Personal information
- Full name: George Gerald Beare
- Born: 3 July 1905 Lauriston, Victoria
- Died: 28 September 1983 (aged 78) Bendigo, Victoria
- Original team(s): Rochester
- Height: 177 cm (5 ft 10 in)
- Weight: 73 kg (161 lb)
- Position(s): back pocket, back flank

Playing career
- Years: Club / Games (Goals)
- 1922: Xavier College
- 1923: Rochester
- 1924: Richmond
- 1924: Stawell & Richmond / 2 (0)
- 1925: Pt Fairy
- 1926: Sth Ballarat
- 1927: Watchem
- 1928: Melbourne & Kyneton / 2 (Melb)
- 1929: Sth Ballarat
- 1930: Daylesford

Career highlights
- Premiership captain-coach 1925,1926,1927,1928,1931,1932;; Runners-Up 1929,1934,; League Best & Fairest 1927,; VFL senior games 4, Seconds games (Richmond) 46 in 1924,1926-27, 1930; Best on Ground Ballarat League Team v Subiaco (WA) 1930,;

= Gerry Beare =

Australian rules footballer, born 1905

George Gerald Beare (3 July 1905 – 28 September 1983) was an Australian rules footballer who played with Richmond and Melbourne in the Victorian Football League (VFL). Between his two VFL stints he played for South Ballarat, and after leaving Melbourne he played for Kyneton.

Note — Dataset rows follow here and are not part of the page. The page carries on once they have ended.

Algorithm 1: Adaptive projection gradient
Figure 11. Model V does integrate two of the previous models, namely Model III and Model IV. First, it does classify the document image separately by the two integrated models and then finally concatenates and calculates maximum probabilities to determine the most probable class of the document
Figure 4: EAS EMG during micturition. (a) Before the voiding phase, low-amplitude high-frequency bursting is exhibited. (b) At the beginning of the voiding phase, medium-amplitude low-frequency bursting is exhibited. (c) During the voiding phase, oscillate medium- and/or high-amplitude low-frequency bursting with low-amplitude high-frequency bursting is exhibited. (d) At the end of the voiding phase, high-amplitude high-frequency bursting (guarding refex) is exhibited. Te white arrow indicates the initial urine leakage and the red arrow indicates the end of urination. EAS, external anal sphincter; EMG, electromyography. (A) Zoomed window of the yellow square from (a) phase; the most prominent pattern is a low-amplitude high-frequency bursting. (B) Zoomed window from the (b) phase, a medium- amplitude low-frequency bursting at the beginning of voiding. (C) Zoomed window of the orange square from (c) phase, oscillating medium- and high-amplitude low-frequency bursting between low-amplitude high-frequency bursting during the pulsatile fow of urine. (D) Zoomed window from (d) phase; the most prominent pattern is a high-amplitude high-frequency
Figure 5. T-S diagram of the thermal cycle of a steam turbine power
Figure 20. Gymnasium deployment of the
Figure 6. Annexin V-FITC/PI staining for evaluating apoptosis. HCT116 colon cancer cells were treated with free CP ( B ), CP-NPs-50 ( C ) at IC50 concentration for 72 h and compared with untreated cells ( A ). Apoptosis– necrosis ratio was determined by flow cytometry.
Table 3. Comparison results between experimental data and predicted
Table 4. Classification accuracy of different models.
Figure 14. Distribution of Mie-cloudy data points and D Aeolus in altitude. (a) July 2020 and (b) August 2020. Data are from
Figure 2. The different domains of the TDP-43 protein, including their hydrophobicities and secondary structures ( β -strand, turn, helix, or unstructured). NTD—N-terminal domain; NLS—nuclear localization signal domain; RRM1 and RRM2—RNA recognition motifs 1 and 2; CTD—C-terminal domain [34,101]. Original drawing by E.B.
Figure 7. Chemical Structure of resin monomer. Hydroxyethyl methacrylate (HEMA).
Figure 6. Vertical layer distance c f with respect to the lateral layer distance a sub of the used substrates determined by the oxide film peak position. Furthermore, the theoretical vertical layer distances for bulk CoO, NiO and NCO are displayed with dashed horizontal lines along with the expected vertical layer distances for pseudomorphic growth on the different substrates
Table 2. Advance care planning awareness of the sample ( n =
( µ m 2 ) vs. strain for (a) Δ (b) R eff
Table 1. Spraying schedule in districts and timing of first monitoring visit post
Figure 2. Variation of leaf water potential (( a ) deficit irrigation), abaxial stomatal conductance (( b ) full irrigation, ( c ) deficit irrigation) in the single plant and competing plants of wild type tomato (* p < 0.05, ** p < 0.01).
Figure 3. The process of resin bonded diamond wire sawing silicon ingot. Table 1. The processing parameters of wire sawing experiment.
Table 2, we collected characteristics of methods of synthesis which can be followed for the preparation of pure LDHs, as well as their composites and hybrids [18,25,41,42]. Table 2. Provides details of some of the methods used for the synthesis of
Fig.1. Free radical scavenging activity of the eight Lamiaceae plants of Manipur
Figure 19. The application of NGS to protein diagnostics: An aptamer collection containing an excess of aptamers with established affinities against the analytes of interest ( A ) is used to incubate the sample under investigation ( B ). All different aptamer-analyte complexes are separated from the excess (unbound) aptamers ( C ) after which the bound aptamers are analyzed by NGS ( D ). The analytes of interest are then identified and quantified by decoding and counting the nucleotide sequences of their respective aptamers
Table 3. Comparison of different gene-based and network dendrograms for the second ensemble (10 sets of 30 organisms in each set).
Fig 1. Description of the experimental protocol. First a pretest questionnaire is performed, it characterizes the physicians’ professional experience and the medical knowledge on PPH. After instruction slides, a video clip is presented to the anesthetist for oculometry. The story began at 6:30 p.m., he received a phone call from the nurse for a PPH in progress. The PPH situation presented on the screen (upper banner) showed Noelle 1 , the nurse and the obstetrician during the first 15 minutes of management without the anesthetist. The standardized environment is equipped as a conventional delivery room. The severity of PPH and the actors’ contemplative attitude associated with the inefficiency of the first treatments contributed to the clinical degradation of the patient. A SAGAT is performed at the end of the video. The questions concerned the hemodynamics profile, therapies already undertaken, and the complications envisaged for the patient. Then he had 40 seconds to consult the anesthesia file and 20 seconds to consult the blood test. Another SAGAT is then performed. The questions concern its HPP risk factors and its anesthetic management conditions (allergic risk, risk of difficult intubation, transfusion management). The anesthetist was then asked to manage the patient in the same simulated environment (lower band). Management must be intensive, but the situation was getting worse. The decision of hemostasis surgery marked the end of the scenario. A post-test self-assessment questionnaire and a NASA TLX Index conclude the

Beare was described as an "Old Xavier College boy" when he signed with Richmond from Rochester in 1924.

Beare coached Sale Football Club in 1931. Beare then coached Kyneton CYMS in 1932, Griffith (NSW) in 1933, Sorrento in 1934, Kyneton in 1935, Fitzroy seconds in 1936, Yeronga (Brisbane) in 1937 and 1938, Old Xaverians (amateurs) in 1946 and Collegians (amateurs) in 1952.